L'interpretazione giurisprudenziale sopra richiamata e le novità apportate dalla legge 219 del 2012 confermano il principio che la verità naturale e biologica non debba in ogni caso prevalere rispetto alla tutela del diritto alla conservazione dello status e della propria identità personale e sociale, diritti della persona che hanno un ruolo centrale nell'ordinamento giuridico e ai quali deve essere assicurato il massimo livello di tutela. Non può pertanto porsi in dubbio - inquadrando i diritti che vengono in rilievo nella fattispecie nel quadro del sistema di valori delineato dai principi costituzionali - che il diritto alla propria identità personale e sociale, ove leso da una condotta dolosa o colposa non giustificata dall'ordinamento, meriti un pieno risarcimento.

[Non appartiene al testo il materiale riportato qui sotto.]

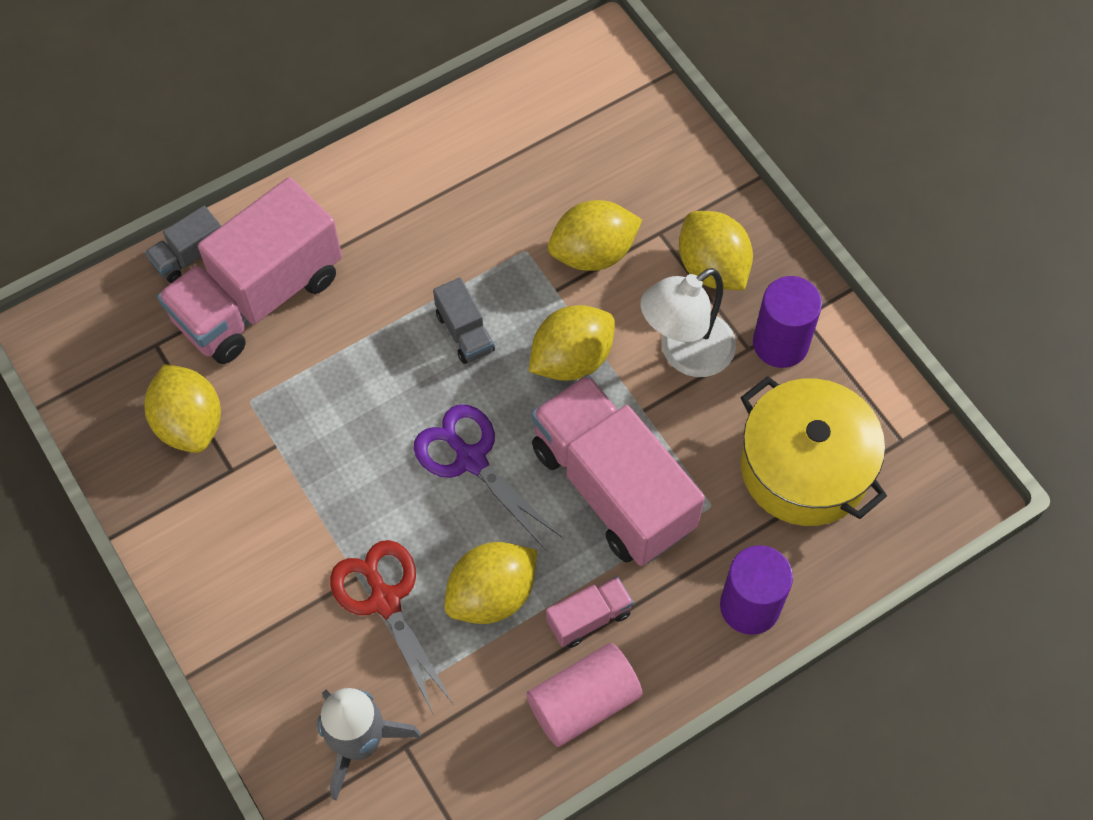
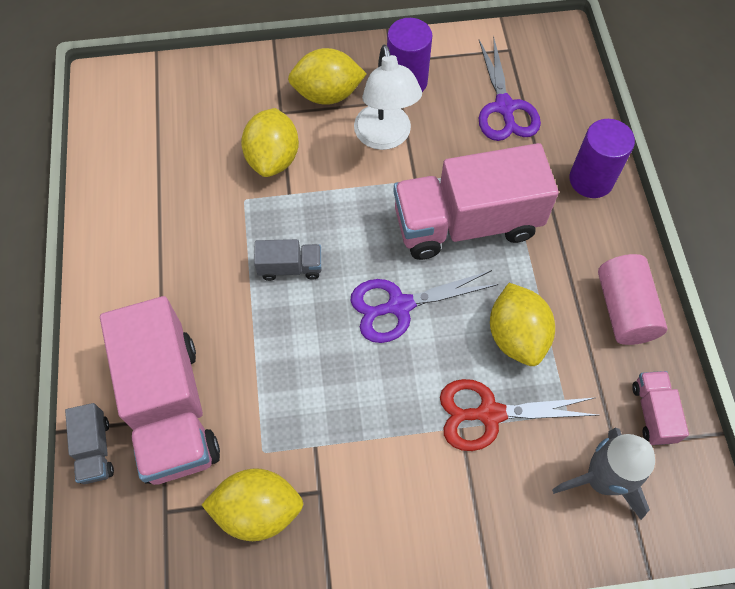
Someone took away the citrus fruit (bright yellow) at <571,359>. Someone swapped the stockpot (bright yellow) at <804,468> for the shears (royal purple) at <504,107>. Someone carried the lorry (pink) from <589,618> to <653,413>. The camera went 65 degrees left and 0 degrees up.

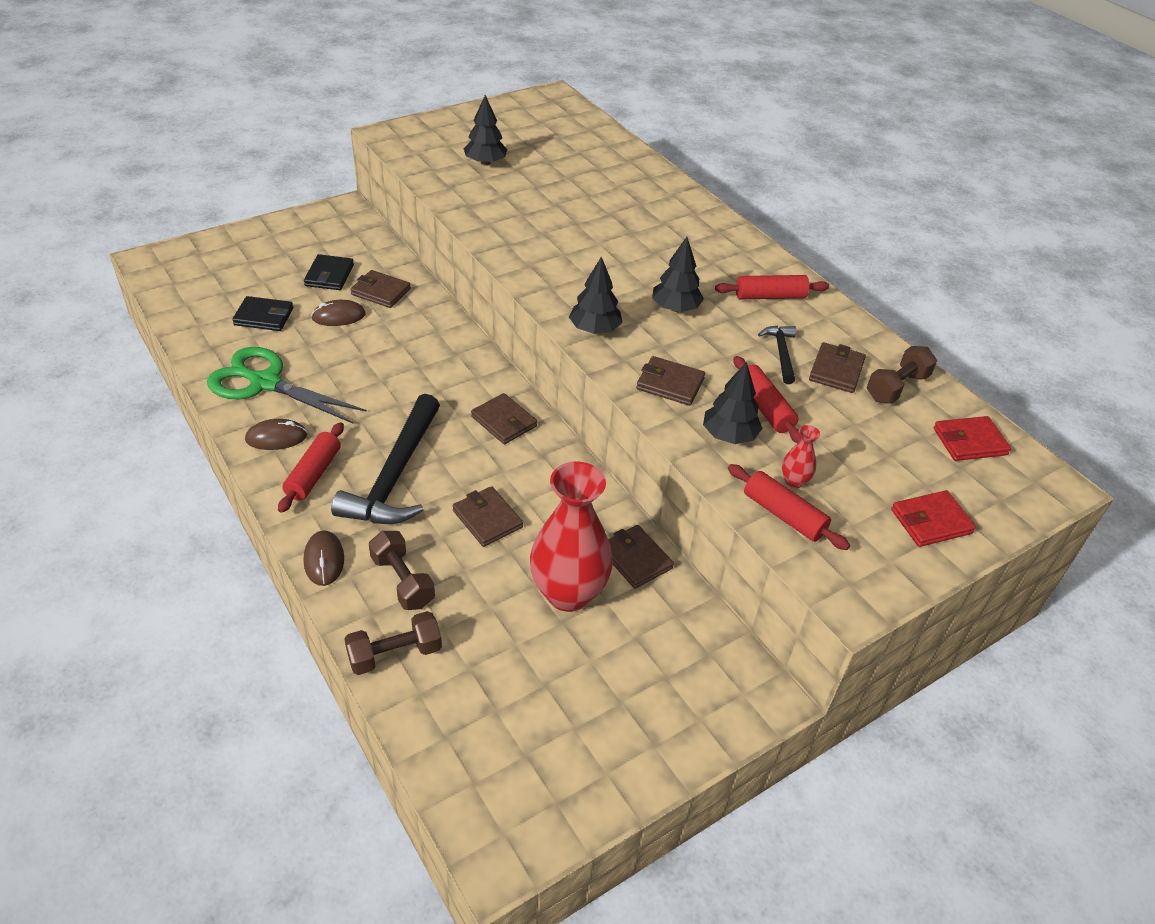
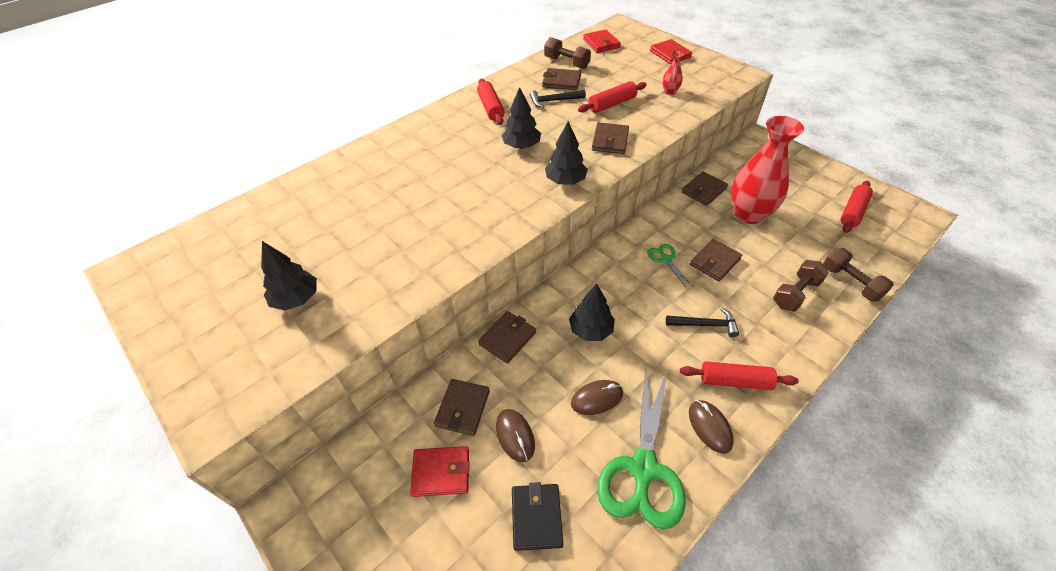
Someone repainted the billfold (jet-black) at <329,275>, which became the billfold (scarlet) at <441,472>. Someone carried the toy tree (jet-black) from <729,435> to <591,330>. Someone carried the billfold (brown) from <504,421> to <507,338>. Someone scaled the carpenter's hammer (jet-black) at <394,476> by 0.49. Someone carried the pastry roller (scarlet) from <783,515> to <852,212>. Someone carried the computer mouse (brown) from <324,560> to <597,398>. Someone put down the shears (emerald) at <666,259>. The camera went 95 degrees left and 5 degrees up.

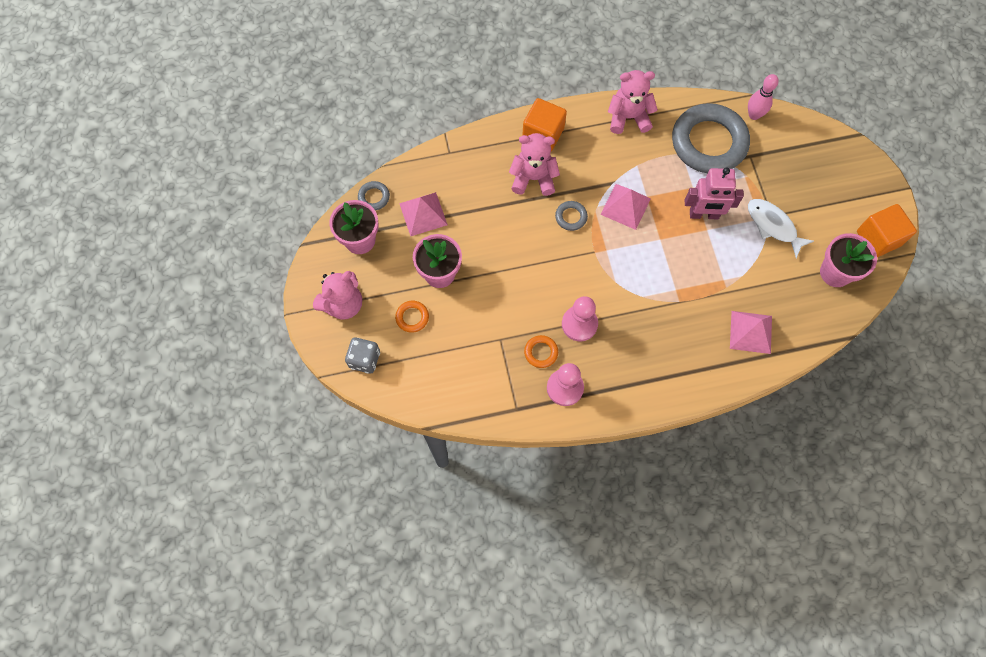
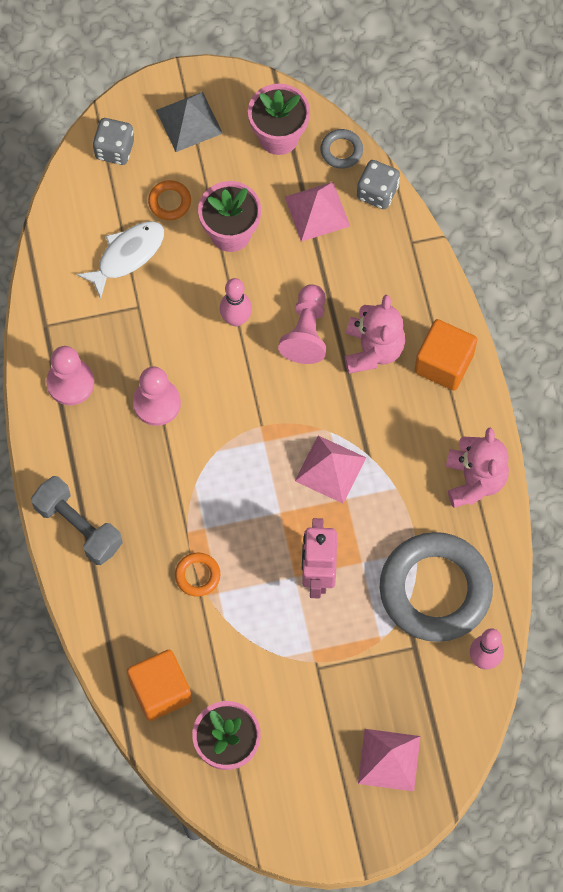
Someone carried the fish (pure white) from <773,226> to <127,255>. Someone took away the hoop (grey) at <571,217>. Someone carried the solid cube (bright orange) from <878,238> to <160,691>. Someone swapped the teddy (pink) at <343,304> for the pyramid shape (grey) at <189,121>. Someone carried the pyramid shape (pink) from <751,332> to <389,760>. Someone carried the hoop (bright orange) from <541,352> to <197,575>. Someone put down the dice (grey) at <377,192>. Someone put down the skittle (pink) at <236,319>. Someone put down the game pawn (pink) at <306,332>. Someone put down the dumbbell (grey) at <78,526>. The camera went 90 degrees right and 0 degrees up.

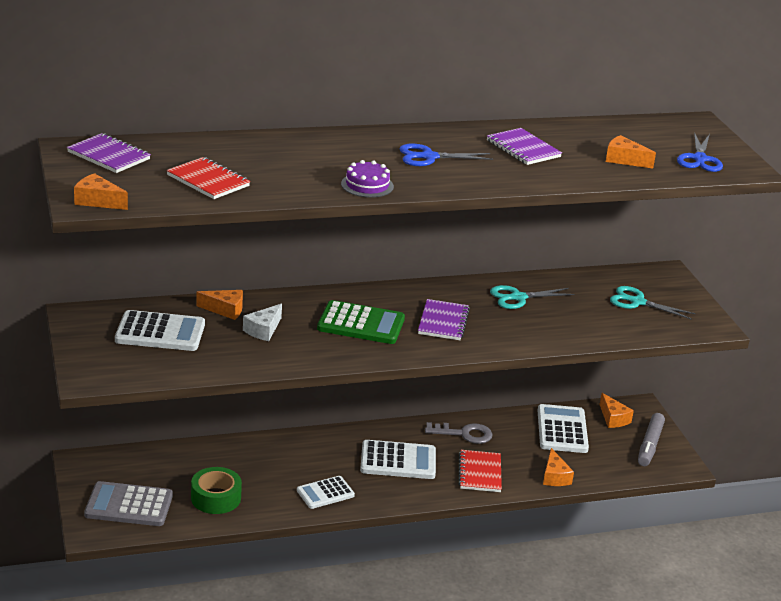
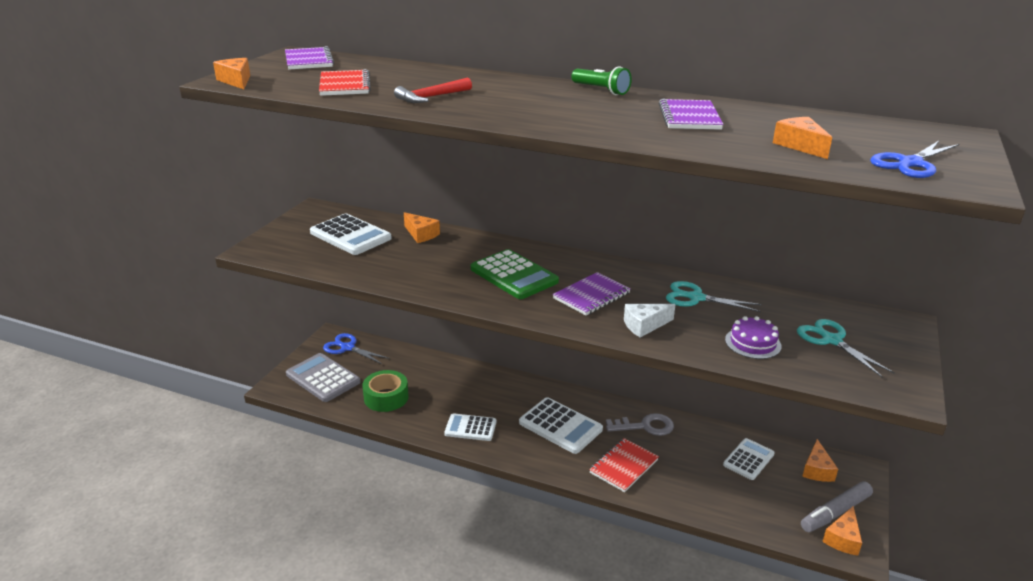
Someone carried the shears (cobalt) from <428,157> to <347,348>. Someone carried the gateau (royal purple) from <367,185> to <753,343>. Someone carried the cheese (pure white) from <263,330> to <644,325>. Someone scaled the adding machine (pure white) at <562,430> by 0.65. Someone rotated the door key (grey) at <464,434> by 45 degrees counterclockwise. Someone carried the cheese (bright orange) from <554,476> to <843,539>. Someone put down the torch (emerald) at <601,90>. Someone put down the carpenter's hammer (scarlet) at <431,97>. The camera went 40 degrees right and 0 degrees up.

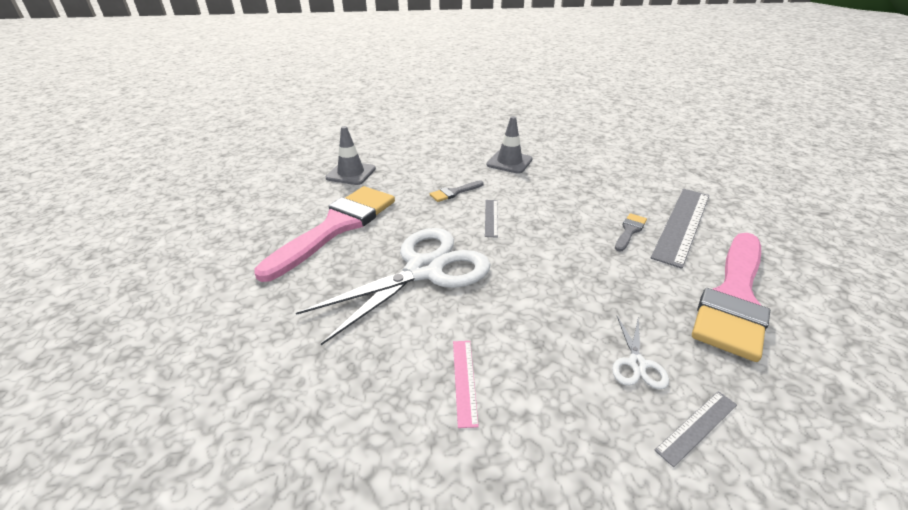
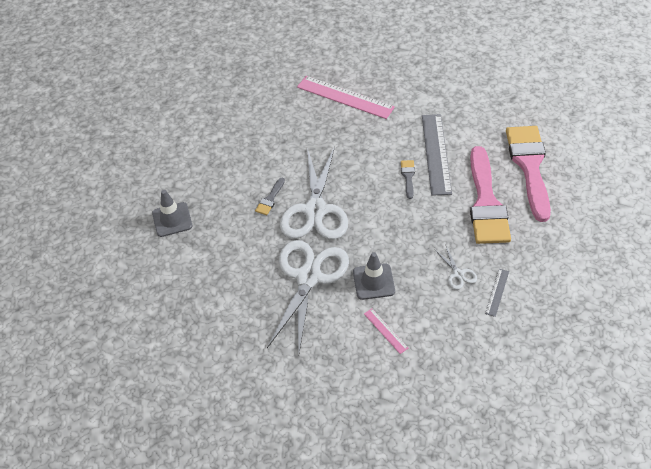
Someone carried the safety cone (grey) from <509,162> to <373,281>. Someone carried the brush (pink) from <336,227> to <529,166>. Someone swapped the straightedge (grey) at <491,217> for the shears (pure white) at <315,211>. Someone put down the straightedge (pink) at <345,97>. The camera went 30 degrees left and 15 degrees up.

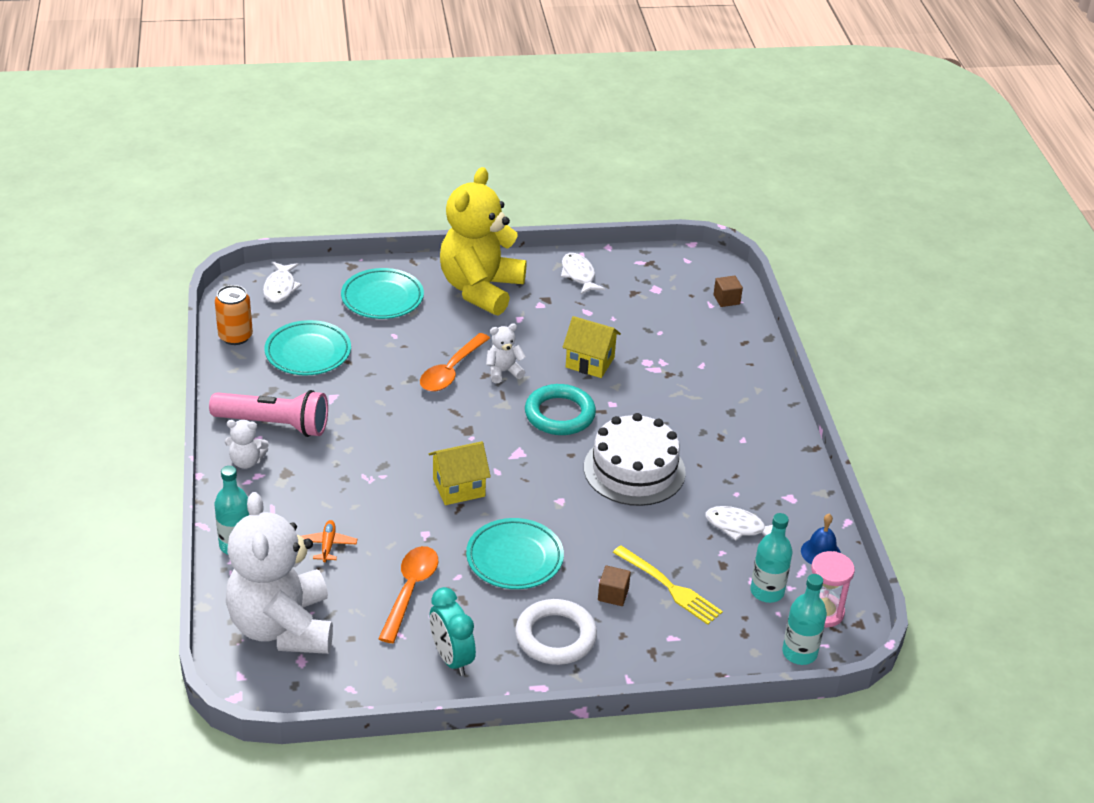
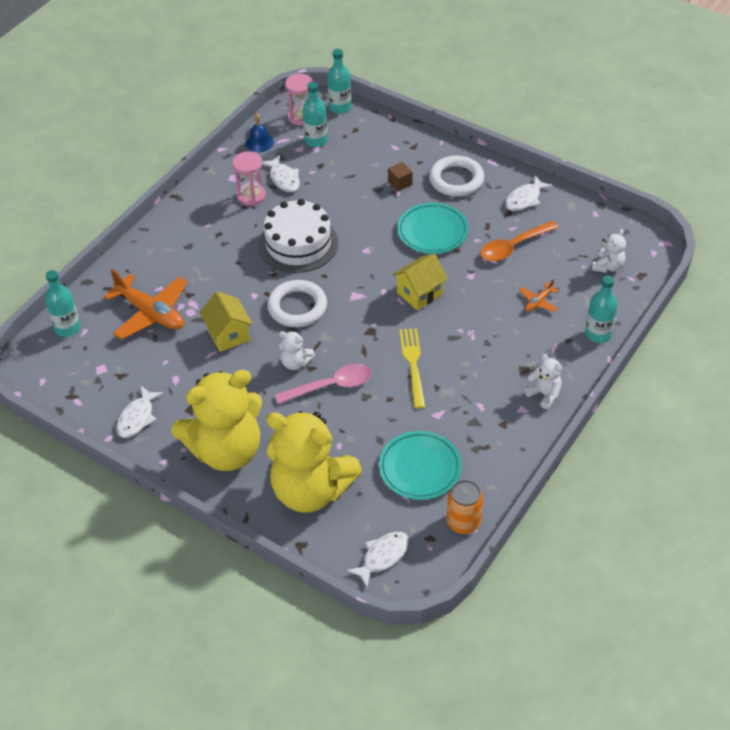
Someone swapped the plate (teal) at <382,298> for the teddy (bright yellow) at <311,490>. Someone swapped the solid cube (brown) at <726,299> for the drink bottle (teal) at <67,328>. Someone repainted the spoon (bright orange) at <451,371>, which became the spoon (pink) at <331,386>. Someone repainted the hoop (teal) at <559,414>, which became the hoop (pure white) at <297,307>. Someone took away the torch (pink) at <274,425>. Someone rotated the toy house (bright yellow) at <459,488> by 60 degrees counterclockwise. Someone scaled the teddy (pure white) at <282,627> by 0.41. Someone carried the dinner fork (bright yellow) from <669,587> to <413,364>. Someone swapped the clock (teal) at <451,658> for the fish (pure white) at <525,199>. Someone put down the sandglass (pink) at <251,196>. Someone put down the toy plane (bright orange) at <151,313>. The camera went 135 degrees left and 10 degrees up.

Tanto promesso, osservano i giudici capitolini, si ritiene sussistano nella fattispecie tutti gli elementi propri della responsabilità aquiliana: il fatto ingiusto (non jure), il danno, il nesso di causa tra gli stessi, l'elemento soggettivo. La complessiva condotta dell'uomo, infatti, pur configurando l'azione ex art. 263 c.c. l'esercizio di un diritto, non può ritenersi giustificata da un apprezzabile interesse (non jure) o, quantomeno, l'interesse perseguito dall'attore recede, nell'ambito di una valutazione comparativa, rispetto al contrapposto interesse della figlia alla conservazione della propria identità personale e del proprio status. Si determina così un danno ingiusto, risarcibile secondo i consolidati principi in tema di responsabilità aquiliana, in quanto lede degli interessi meritevoli di primaria tutela e di valore preminente rispetto all'interesse alla riaffermazione del principio di verità biologica

Nella fattispecie esaminata, il ricorrente non ha chiarito negli atti difensivi quale sia l'interesse sottostante all'azione esercitata, limitandosi a sottolineare come il riconoscimento della convenuta fosse avvenuto "su pressante richiesta" della di lei madre e della famiglia di quest'ultima; come la figlia, dopo un primo periodo in cui era legata al padre da amore filiale, si sia poi allontanata sino a mantenere rapporti sporadici se non inesistenti, con conseguente "imbarazzo" e "disagio crescente" nel rapporto padre-figlia. 

Orbene l'interesse dell'attore a riaffermare la verità biologica, a fronte di un rapporto con la figlia ormai divenuto distaccato e solo formale, non può certo prevalere rispetto al contrapposto interesse della convenuta alla conservazione della sua identità personale e appartenenza familiare (interesse quest'ultimo da considerarsi preminente, alla luce dei valori costituzionali). 

La valutazione comparativa degli interessi delle parti deve peraltro compiersi avendo riguardo anche al principio di responsabilità. Alla luce di tale principio, non può essere assicurata maggior tutela al padre che, riconosciuto in malafede un figlio non suo, ritratti il suo atto per mero capriccio o valutazione di opportunità o per sopravvenute difficoltà nel rapporto genitoriale, rispetto alla posizione del figlio che, a causa del ripensamento paterno, vede sconvolta la propria identità e vede recisi legami familiari consolidatisi nel tempo.

Il Tribunale rileva, infine, che in diverse occasioni la giurisprudenza di merito ha riconosciuto, nell'ambito dei danni endofamiliari, la risarcibilità del danno arrecato dal genitore al figlio a seguito di falso riconoscimento, seguito da azione di impugnazione del riconoscimento per difetto di veridicità; tale danno è stato qualificato come danno non patrimoniale connesso alla lesione della propria identità, alla necessità di reinserirsi nel contesto sociale con un nuovo cognome, alla sofferenza legata alla repentina scoperta di una nuova realtà circa le proprie origini, alla perdita di legami familiari consolidati, senza possibilità di crearne di nuovi. Tanto premesso, l'uomo sarà costretto a risarcire alla figlia disconosciuta il danno non patrimoniale subito, liquidato in € 40.000,00 oltre interessi legali.